→ TASK DETAILS
Without the images, set down each entry exactly.

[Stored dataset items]

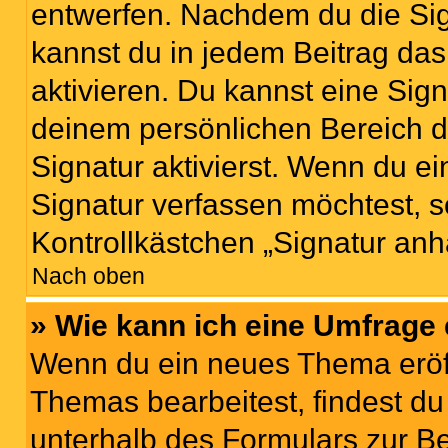
entwerfen. Nachdem du die Sign
kannst du in jedem Beitrag da
aktivieren. Du kannst eine Sig
deinem persönlichen Bereich 
Signatur aktivierst. Wenn du e
Signatur verfassen möchtest, s
Kontrollkästchen „Signatur anh
Nach oben
» Wie kann ich eine Umfrage 
Wenn du ein neues Thema eröff
Themas bearbeitest, findest du
unterhalb des Formulars zur Bei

→ RESPONSE BELOW
entwerfen. Nachdem du die Sign
kannst du in jedem Beitrag da
aktivieren. Du kannst eine Sig
deinem persönlichen Bereich 
Signatur aktivierst. Wenn du e
Signatur verfassen möchtest, s
Kontrollkästchen „Signatur anh
Nach oben
» Wie kann ich eine Umfrage 
Wenn du ein neues Thema eröff
Themas bearbeitest, findest du
unterhalb des Formulars zur Bei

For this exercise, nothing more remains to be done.